November 2018

Hello readers;
   Welcome to our web site about our rural Missouri farm.  We stay busy all year with cattle, haying ( no row crops), hogs, sheep, goats and poultry.   Horses and occasionally some other animal such as a llama live on our farm too.  The horses are purely for pleasure.  I don’t ride anymore but the younger ones do.
November is a wind down month.  Most of the heavy work is done.  The gardens are put to rest after providing us much produce as tomatoes, okra, sweet potatoes, onions, melons, corn, peppers, pumpkins and pretty much whatever else strikes my fancy.  I try something new most years.  This year I had fun with the produce.  I took some to the fair and did very well–lots of blue,  My flowers likewise.  Next fair time I plan to take some of my canned goods, maybe butter, needle work and crafts.  Think I can do well with most of them: and I have such fun making these things.  That can happen once you “RETIRE”.
I have quit milking until the Guernseys calve again.  By then we will have the milk barn completed and will train the cows to come in and let me take their rich creamy offerings each morning.  I will use an electric milking machine and pour the delicious milk into sterile jars and seal it for our customers.  If it is not all taken then our pastured pigs enjoy a big treat.  They love milk!  The Guernseys’ calves will learn to take a bottle for one meal or I will have a nurse cow.  Then the calves will be with their moms for the day and separated for a few hours during the night so I can have milk too.
We have three sows, Berkshires or crosses, and they had 19 piglets this summer.  We sold some and are fattening some for people to buy.  All our animals get non GMO grain and are on pasture in the open so they have grass and sunshine as much as they want.  Baby pigs are soooo cute.  Course they don’t stay small very long.
We will process 9 turkeys November 17 for some of our customers.  We usually have many more but this year the weather, especially the heat, was not kind to the young turkeys.  We have the white ones and the bronze ones and they are of various sizes.  I really like to watch them grow.  They stay small for so long but about mid October they begin to put on size and we have had them get to 40 pounds.  Believe it or not a turkey that size will fit in a regular oven to cook for the Holidays.  Our family generally have several of them over the year and enjoy every bite.

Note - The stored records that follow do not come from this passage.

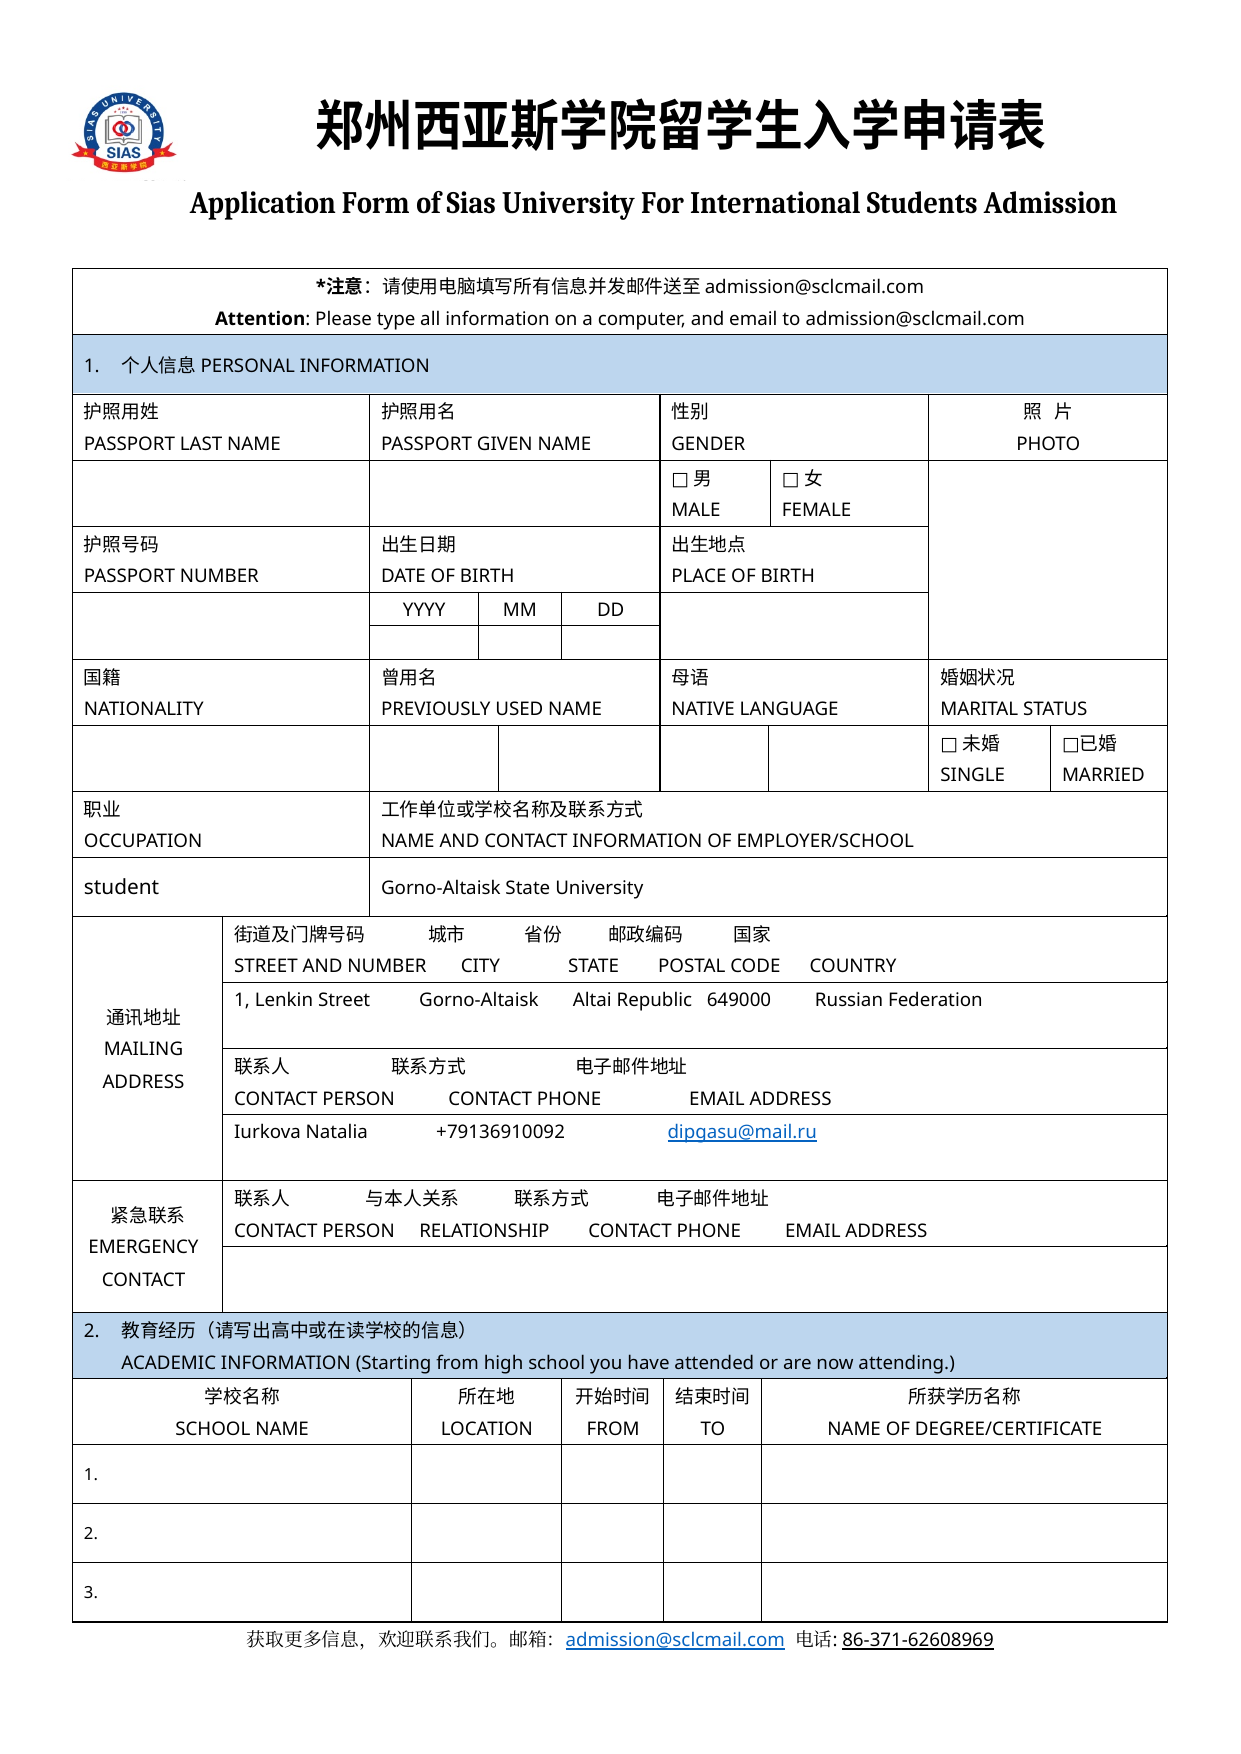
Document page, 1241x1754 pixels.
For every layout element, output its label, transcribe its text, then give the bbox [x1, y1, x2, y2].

table_cell [762, 1445, 1167, 1503]
table_cell 街道及门牌号码 城市 省份 邮政编码 国家 STREET AND NUMBER CITY STATE POSTAL CODE COUNTRY [223, 917, 1167, 982]
text 获取更多信息，欢迎联系我们。邮箱：admission@sclcmail.com 电话: 86-371-62608969 [75, 1623, 1165, 1655]
table_cell 紧急联系 EMERGENCY CONTACT [73, 1181, 222, 1312]
table_cell 1, Lenkin Street Gorno-Altaisk Altai Republic 649000 Russian Federation [223, 983, 1167, 1048]
table_cell 国籍 NATIONALITY [73, 660, 369, 725]
table_cell 护照号码 PASSPORT NUMBER [73, 527, 369, 592]
table_cell □ 女 FEMALE [771, 461, 928, 526]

I picked up about 3 bushel of pears for the pigs today, Nov 3.  The trees, apples and pears, were loaded.  Plums and peaches were nearly bare of fruit, thanks to the cold, wet spring.  I plan to plant more fruit trees in the spring and hope to get my berry patch started as well.  Have a really good place for it, I think.  Hope it doesn’t frost there early in the spring.  We have one blackberry bush and it has big delicious berries nearly all summer  Now for many more and several kinds.
Hay was not so good in this part of Missouri this year.  We have had to hunt more land to hay than we usually do.  The fall cuttings have been better than the spring cuttings.  We think we will have enough to feed our cows until green grass again in April.  By then they will be having their babies and need good feed.  We run mostly red cattle–Red Devons, Red Angus and Shorthorns.  Still have some black hided animals as that is what sells best in our neck of the woods.  But if we sell them as meat on the rail one can’t tell what color the hide was anyway.  It makes a difference how the animal was raised and what it was fed  Have added some Longhorn to the mix for the health benefits that breed offers.  We try not to use chemicals on our farm and don’t use much.
Well, I bet this is getting too long.  I’ll sign off and wish you the happiest and most BLESSED  holidays ever.